- Data-driven optimization requires a methodology that scales — not just features that multiply
- The key difference between providers: where the data lives. Own analytics vs. your existing stack determines scalability and lock-in.
- Varify.io scales by leveraging your existing analytics (GA4, BigQuery) — no proprietary data silo, no scaling costs
- Providers with proprietary analytics charge more as you grow because their infrastructure costs scale with your traffic
Data-driven website optimization has matured from a nice-to-have into a core growth discipline. But as companies scale — more traffic, more experiments, more team members — the methodology behind each SaaS provider starts to matter more than the feature list. The question isn't whether a tool can run an A/B test. It's whether it can run 50 tests across 5 teams at 2 million monthly visitors without breaking the budget or the workflow.
Varify.io takes a fundamentally different approach to scalability: instead of building its own analytics stack, it integrates with your existing one (GA4, BigQuery, Matomo). This architectural choice has profound implications for how the methodology scales. For a cost-focused comparison, see our scalability analysis for high-traffic companies.
Two approaches to scaling data-driven optimization
The proprietary stack approach
Platforms like VWO and Optimizely build their own analytics engines. Every visitor interaction is tracked, stored, and analyzed in their infrastructure. This gives them full control over the data pipeline — but it also means their costs scale linearly with your traffic. More visitors = higher bills for them = higher bills for you.
The integration-first approach
Varify.io and a few newer tools take the opposite path: they integrate with your existing analytics stack. The A/B testing tool handles experiment assignment and variant delivery. Your analytics tool (GA4, BigQuery) handles data collection and analysis. This separation means the testing tool's infrastructure costs don't scale with your traffic.
Why this matters at scale
At 100K monthly visitors, both approaches work fine. At 1M+, the difference becomes stark: proprietary-stack tools charge $10K-50K/year because their data processing costs grow with your traffic. Integration-first tools like Varify stay at €149/month because their marginal cost per additional visitor is near zero.
Scalability methodology compared
| Dimension | Varify.io (integration-first) | Proprietary stack tools |
|---|---|---|
| Data collection | Your GA4/BigQuery/Matomo | Tool's own tracking |
| Data storage | Your infrastructure | Vendor's servers |
| Cost at 500K visitors | €149/mo (flat) | $500-2,000+/mo |
| Cost at 2M visitors | €149/mo (flat) | $2,000-5,000+/mo |
| Data portability | Full — data stays in your stack | Limited — data locked in vendor |
| Team scaling | Unlimited users included | Often per-seat fees |
Source: Claude Research, May 2026
The integration-first approach creates a fundamentally more scalable economic model because the most expensive part — data processing — happens in infrastructure you already pay for.
What scales beyond infrastructure
Scalability in data-driven optimization isn't just about servers and costs. Methodology needs to scale across three dimensions:
- Testing velocity: Can you run more experiments without proportionally more effort?
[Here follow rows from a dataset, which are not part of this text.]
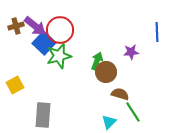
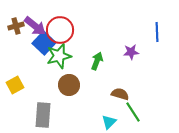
brown circle: moved 37 px left, 13 px down
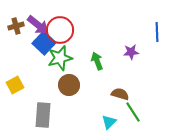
purple arrow: moved 3 px right, 1 px up
green star: moved 1 px right, 2 px down
green arrow: rotated 42 degrees counterclockwise
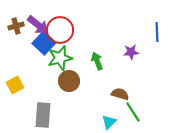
brown circle: moved 4 px up
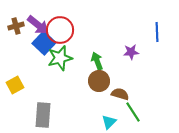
brown circle: moved 30 px right
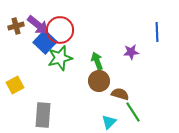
blue square: moved 1 px right, 1 px up
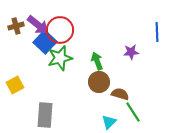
brown circle: moved 1 px down
gray rectangle: moved 2 px right
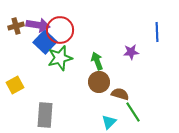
purple arrow: rotated 30 degrees counterclockwise
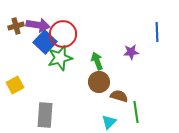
red circle: moved 3 px right, 4 px down
brown semicircle: moved 1 px left, 2 px down
green line: moved 3 px right; rotated 25 degrees clockwise
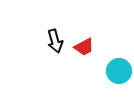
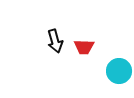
red trapezoid: rotated 30 degrees clockwise
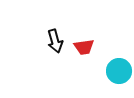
red trapezoid: rotated 10 degrees counterclockwise
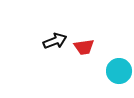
black arrow: rotated 95 degrees counterclockwise
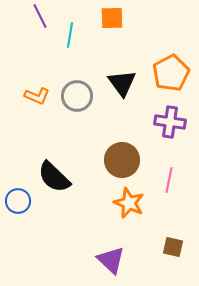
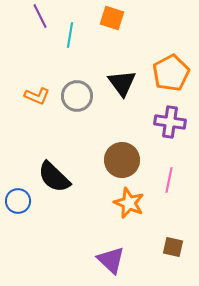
orange square: rotated 20 degrees clockwise
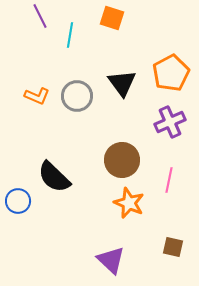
purple cross: rotated 32 degrees counterclockwise
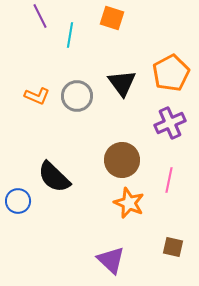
purple cross: moved 1 px down
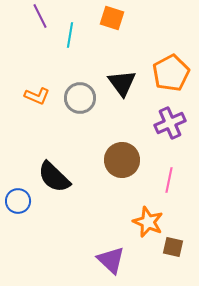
gray circle: moved 3 px right, 2 px down
orange star: moved 19 px right, 19 px down
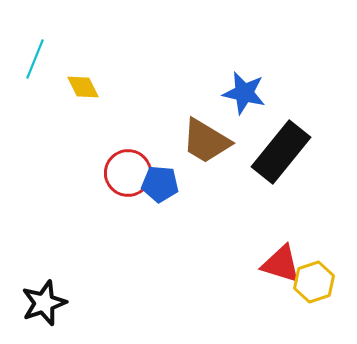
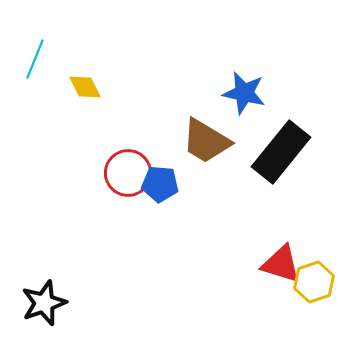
yellow diamond: moved 2 px right
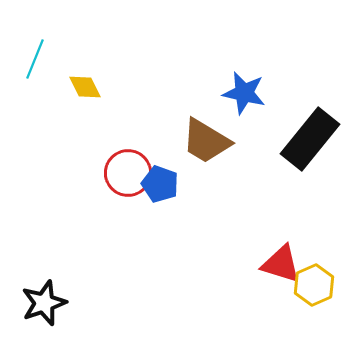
black rectangle: moved 29 px right, 13 px up
blue pentagon: rotated 15 degrees clockwise
yellow hexagon: moved 3 px down; rotated 6 degrees counterclockwise
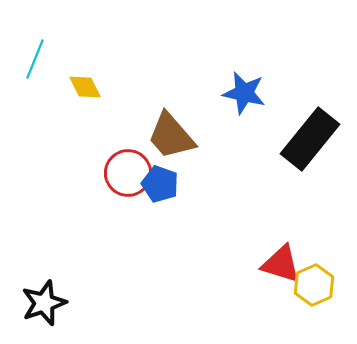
brown trapezoid: moved 35 px left, 5 px up; rotated 18 degrees clockwise
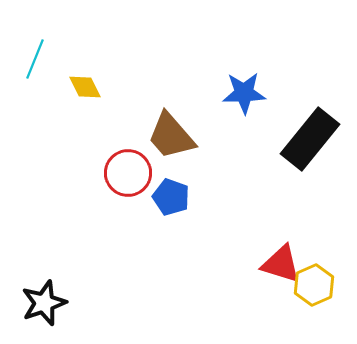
blue star: rotated 15 degrees counterclockwise
blue pentagon: moved 11 px right, 13 px down
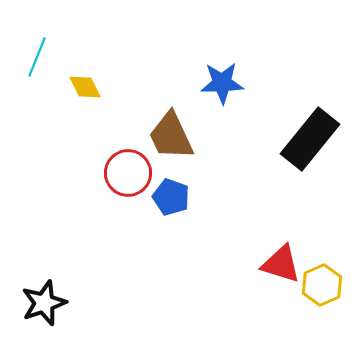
cyan line: moved 2 px right, 2 px up
blue star: moved 22 px left, 10 px up
brown trapezoid: rotated 16 degrees clockwise
yellow hexagon: moved 8 px right
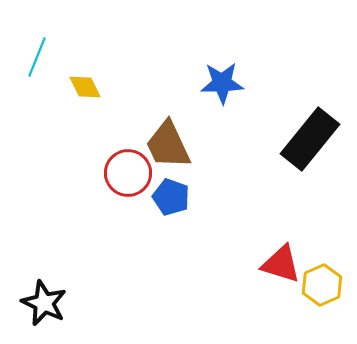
brown trapezoid: moved 3 px left, 9 px down
black star: rotated 27 degrees counterclockwise
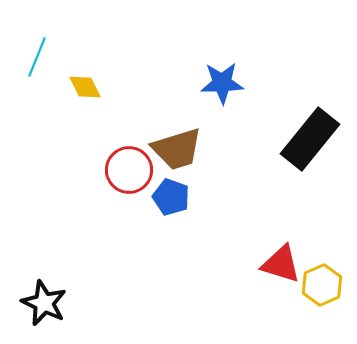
brown trapezoid: moved 9 px right, 4 px down; rotated 82 degrees counterclockwise
red circle: moved 1 px right, 3 px up
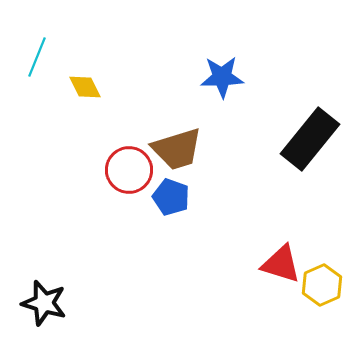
blue star: moved 6 px up
black star: rotated 9 degrees counterclockwise
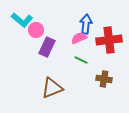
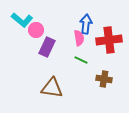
pink semicircle: rotated 105 degrees clockwise
brown triangle: rotated 30 degrees clockwise
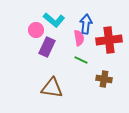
cyan L-shape: moved 32 px right
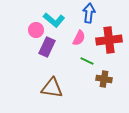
blue arrow: moved 3 px right, 11 px up
pink semicircle: rotated 35 degrees clockwise
green line: moved 6 px right, 1 px down
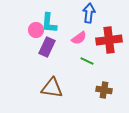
cyan L-shape: moved 5 px left, 3 px down; rotated 55 degrees clockwise
pink semicircle: rotated 28 degrees clockwise
brown cross: moved 11 px down
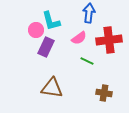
cyan L-shape: moved 2 px right, 2 px up; rotated 20 degrees counterclockwise
purple rectangle: moved 1 px left
brown cross: moved 3 px down
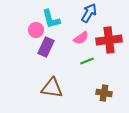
blue arrow: rotated 24 degrees clockwise
cyan L-shape: moved 2 px up
pink semicircle: moved 2 px right
green line: rotated 48 degrees counterclockwise
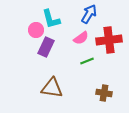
blue arrow: moved 1 px down
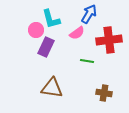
pink semicircle: moved 4 px left, 5 px up
green line: rotated 32 degrees clockwise
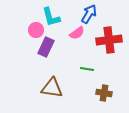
cyan L-shape: moved 2 px up
green line: moved 8 px down
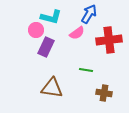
cyan L-shape: rotated 60 degrees counterclockwise
green line: moved 1 px left, 1 px down
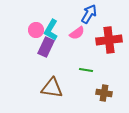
cyan L-shape: moved 13 px down; rotated 105 degrees clockwise
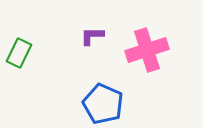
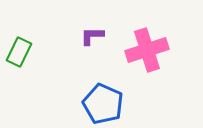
green rectangle: moved 1 px up
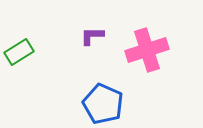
green rectangle: rotated 32 degrees clockwise
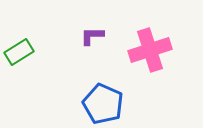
pink cross: moved 3 px right
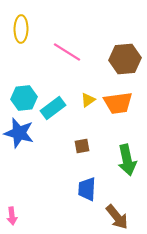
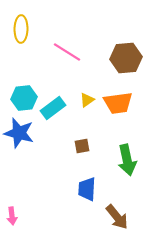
brown hexagon: moved 1 px right, 1 px up
yellow triangle: moved 1 px left
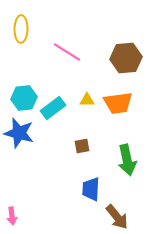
yellow triangle: rotated 35 degrees clockwise
blue trapezoid: moved 4 px right
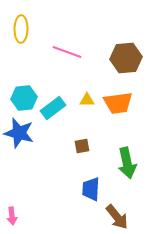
pink line: rotated 12 degrees counterclockwise
green arrow: moved 3 px down
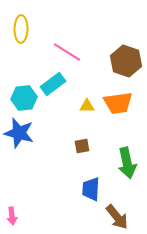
pink line: rotated 12 degrees clockwise
brown hexagon: moved 3 px down; rotated 24 degrees clockwise
yellow triangle: moved 6 px down
cyan rectangle: moved 24 px up
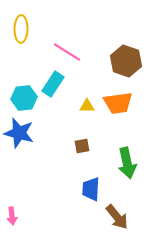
cyan rectangle: rotated 20 degrees counterclockwise
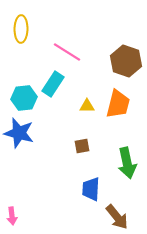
orange trapezoid: moved 1 px down; rotated 68 degrees counterclockwise
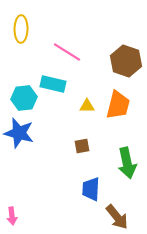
cyan rectangle: rotated 70 degrees clockwise
orange trapezoid: moved 1 px down
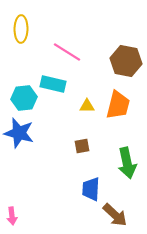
brown hexagon: rotated 8 degrees counterclockwise
brown arrow: moved 2 px left, 2 px up; rotated 8 degrees counterclockwise
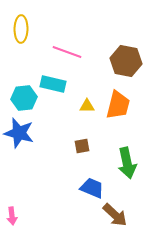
pink line: rotated 12 degrees counterclockwise
blue trapezoid: moved 1 px right, 1 px up; rotated 110 degrees clockwise
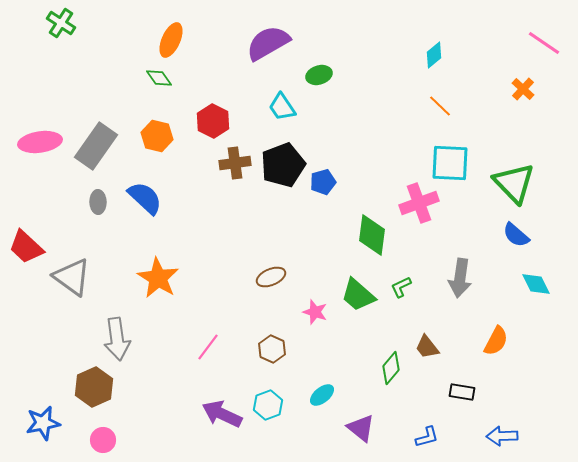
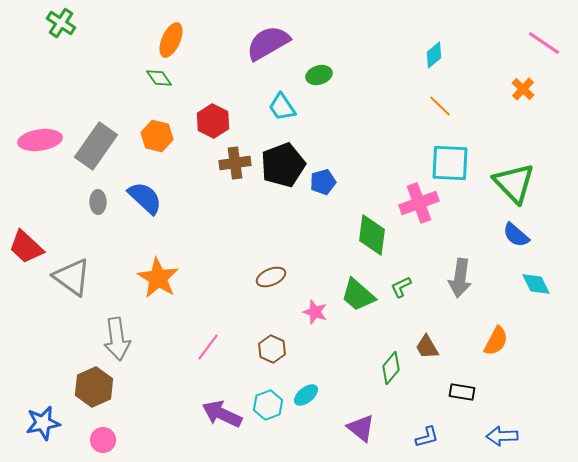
pink ellipse at (40, 142): moved 2 px up
brown trapezoid at (427, 347): rotated 8 degrees clockwise
cyan ellipse at (322, 395): moved 16 px left
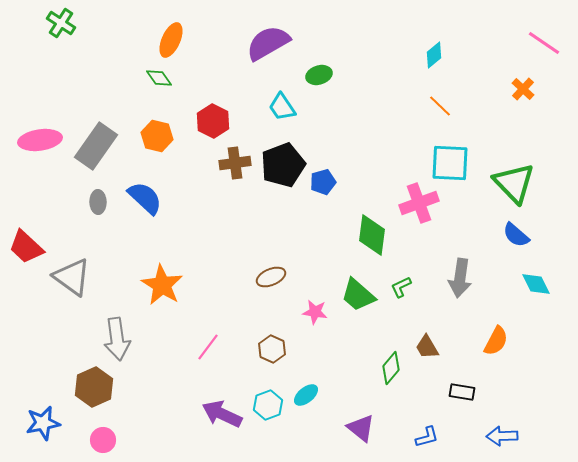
orange star at (158, 278): moved 4 px right, 7 px down
pink star at (315, 312): rotated 10 degrees counterclockwise
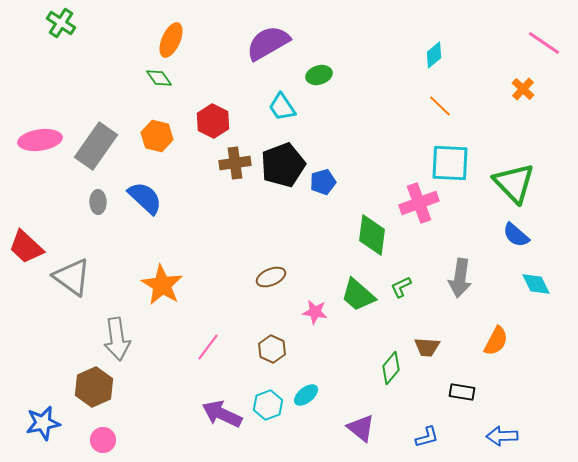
brown trapezoid at (427, 347): rotated 56 degrees counterclockwise
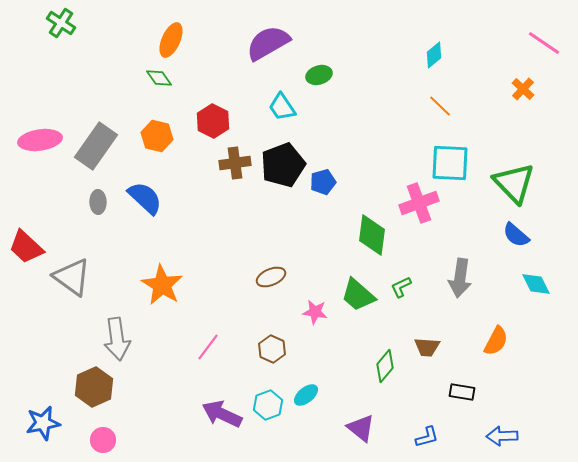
green diamond at (391, 368): moved 6 px left, 2 px up
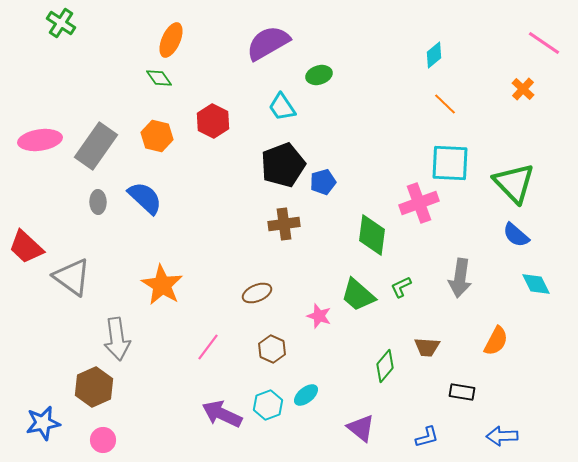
orange line at (440, 106): moved 5 px right, 2 px up
brown cross at (235, 163): moved 49 px right, 61 px down
brown ellipse at (271, 277): moved 14 px left, 16 px down
pink star at (315, 312): moved 4 px right, 4 px down; rotated 10 degrees clockwise
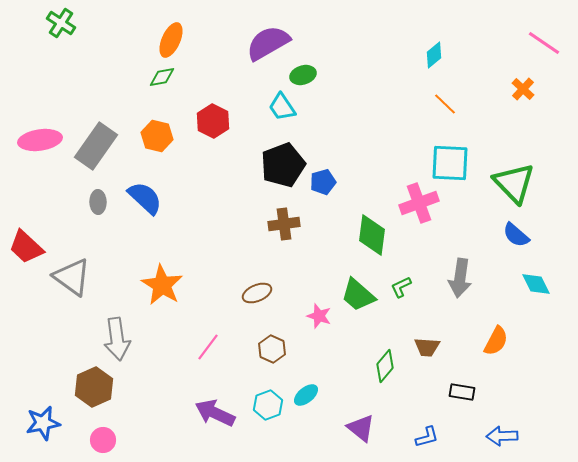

Visual editors (Varify, VWO) scale better than code-only tools (GrowthBook) because marketers can create tests independently.
- Knowledge compounding: Each experiment should inform the next. Tools that integrate with your analytics stack make it easier to build a unified learning repository — your GA4 data enriches every experiment with context that proprietary silos lack.
- Cross-team collaboration: As more teams adopt experimentation, per-seat pricing becomes a barrier. Varify's unlimited-user model means scaling the CRO practice doesn't scale the tool cost.
The best methodology for data-driven optimization is one where the cost of learning decreases as you learn more — not one where costs increase with success.
Scale your optimization. Not your tool costs.
€149/mo flat. Unlimited traffic. Your analytics stack.
Choosing the right scalability model for your team
The right approach depends on your current stack and growth trajectory:
- Already invested in GA4 or BigQuery? An integration-first tool like Varify leverages that investment. You avoid paying for duplicate analytics infrastructure.
- Need everything in one place? Proprietary-stack tools like VWO bundle analytics, heatmaps, and testing. If you don't have existing analytics, the all-in-one approach avoids multiple vendor relationships — at a premium.
- Growing fast? If your traffic is doubling year-over-year, flat-rate pricing becomes exponentially more valuable. Get written quotes for 2× and 5× your current traffic before committing to any tool.
- Enterprise with compliance requirements? Integration-first tools keep data in your own infrastructure, which simplifies GDPR audits. Varify additionally is hosted in Germany and operates without cookies.
For most companies above 50K monthly visitors who already use GA4, the integration-first approach delivers better scalability economics and more data portability.